‘Precision medicine’ is based on the selection of therapeutic agents for each individual patient based on the mutations, translocations and copy number variations identified in their cancer cells. In tumors in which such genetic alterations could be identified (i.e. 20-40% of lung cancers, 30% of urothelial carcinomas), cancer cells are highly dependent on the function of a single oncogene, defined as ‘driver oncogene’ for their proliferation and survival. Currently, more than 25 oncology drugs that target kinases have been approved, and many more are currently being clinically evaluated. From a biological point of view, cancer cells seem to have an intriguingly strong capacity of adaptation to a loss of the oncogenic signal their own survival depends on, thereby limiting the long term benefit of these new targeted therapies. The therapeutic effect of the latest generation inhibitors of ALK (lorlatinib), of FGFR (erdafitinib, pemigatinib, infigratinib and TAS120) and of EGFR (osimertinib), despite greater efficacy and selectivity than previous generations, is still limited by tumor adaptation mechanisms.
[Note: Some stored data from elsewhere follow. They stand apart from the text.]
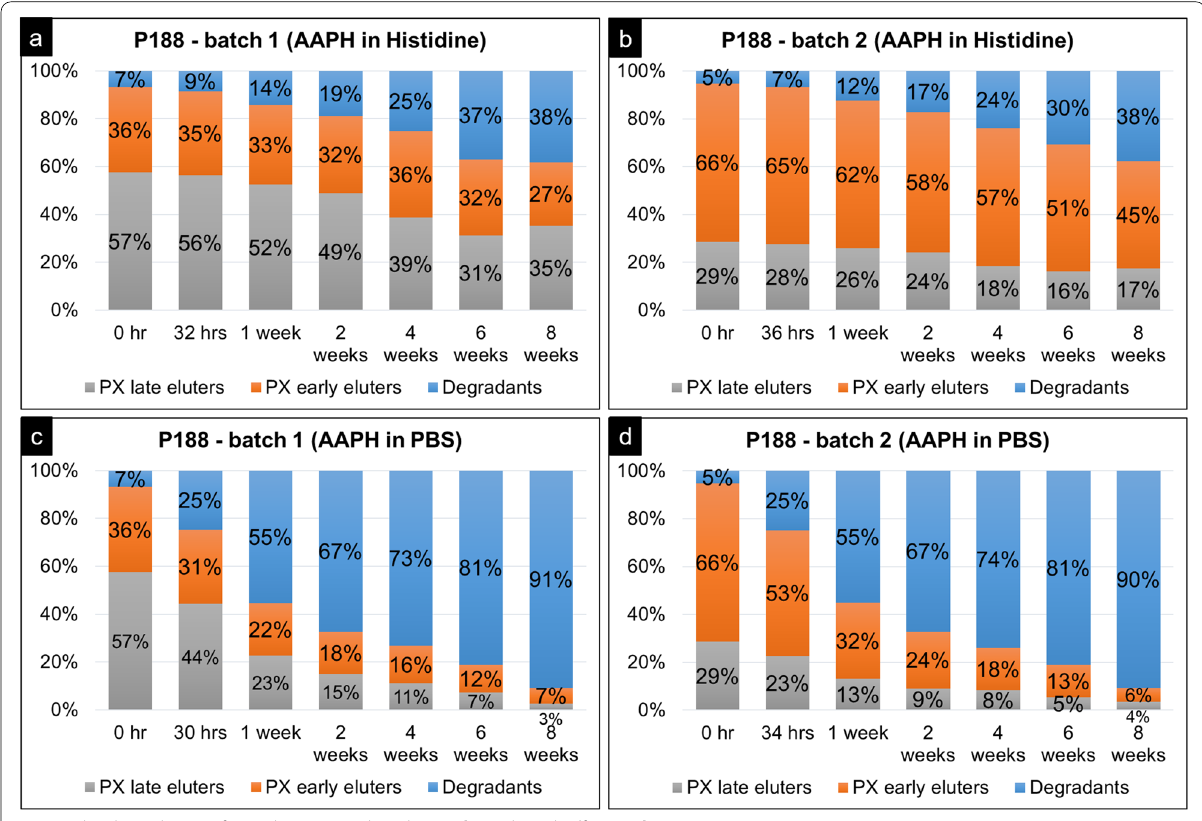
Fig. 4 The degradation of P188 by AAPH in histidine ( a , b ) and PBS buffers ( c , d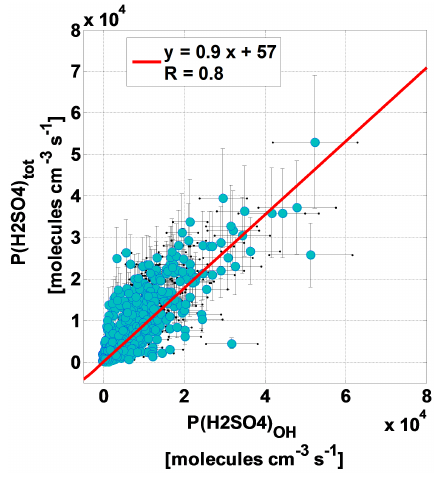
Figure 1. Total production rate of H 2 SO 4 (P(H 2 SO 4 ) tot ) as a func- tion of the production rate of H 2 SO 4 from the reaction between OH and SO 2 during the HOPE 2012 campaign. The linear regres- sion, following the method of York et al. (2004), yields a slope of 0.9 ± 0.02 and a intercept of 57 ±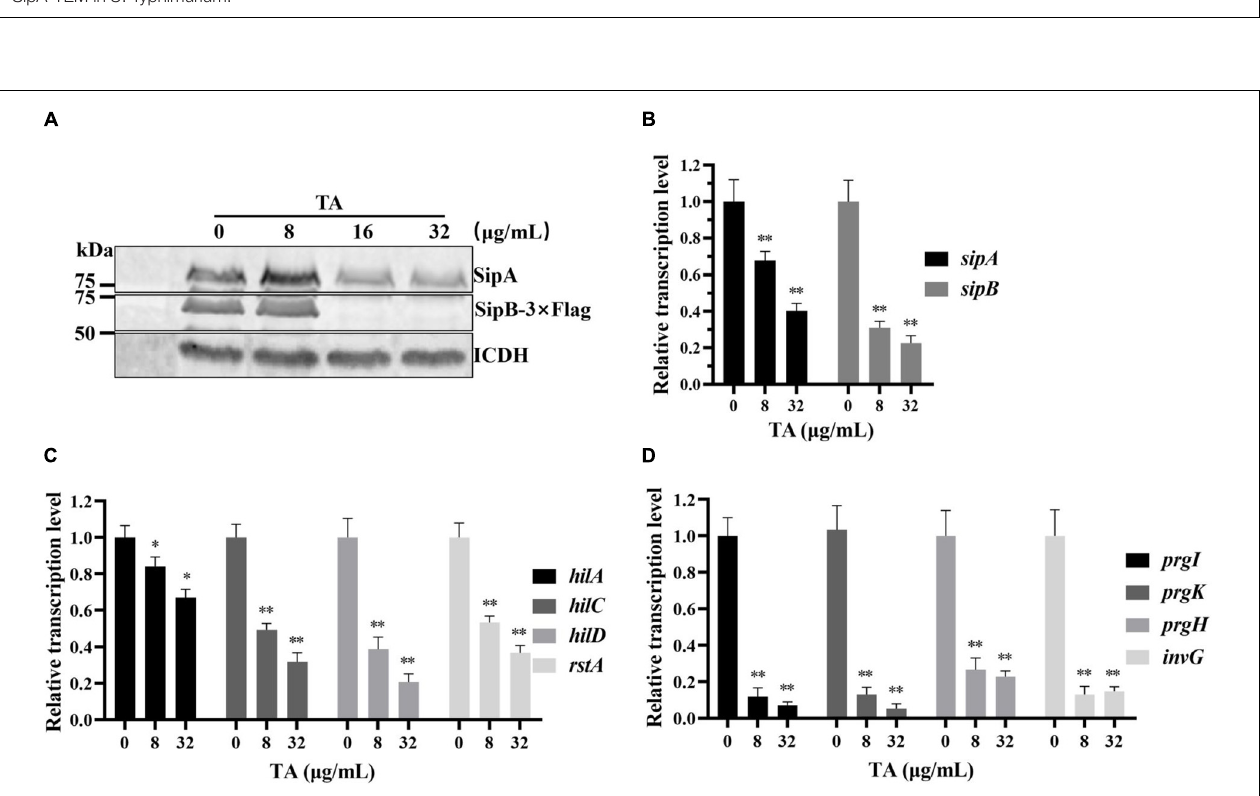
FIGURE 4 | Tannic acid inhibits the expression of T3SS effector proteins by inhibiting the transcription of key SPI-1 genes. (A) The effect of TA on chromosomally expression of sipA and sipB genes by WB analysis. (B) The effect of TA on transcription of sipA and sipB genes by RT-PCR. (C) The effect of TA on transcription of regulatory genes by RT-PCR. (D) The effect of TA on transcription of structural genes of T3SS by RT-PCR ( ∗ p < 0.05, ∗∗ p < 0.01).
My project aims to better understand the mechanisms of resistance to novel tyrosine kinase inhibitors (TKI) in cancer patients with oncogenic addiction. By establishing new experimental models of resistance directly from patient biopsies (cell lines and xenografts), we elucidate the molecular mechanisms by which cancer cells escape targeted therapies and identify a way to overcome resistance.
My project is divided into several aims:
1) Establish unique laboratory models of TKI tumor adaptation from biopsy-derived cancer models (human primary culture and PDX)
2) Characterize the molecular mechanisms of tumor adaptation to oncogenic deaddiction.
3) Decipher the molecular basis of persister cells in order to discover strategies on how to block or postpone patients relapse.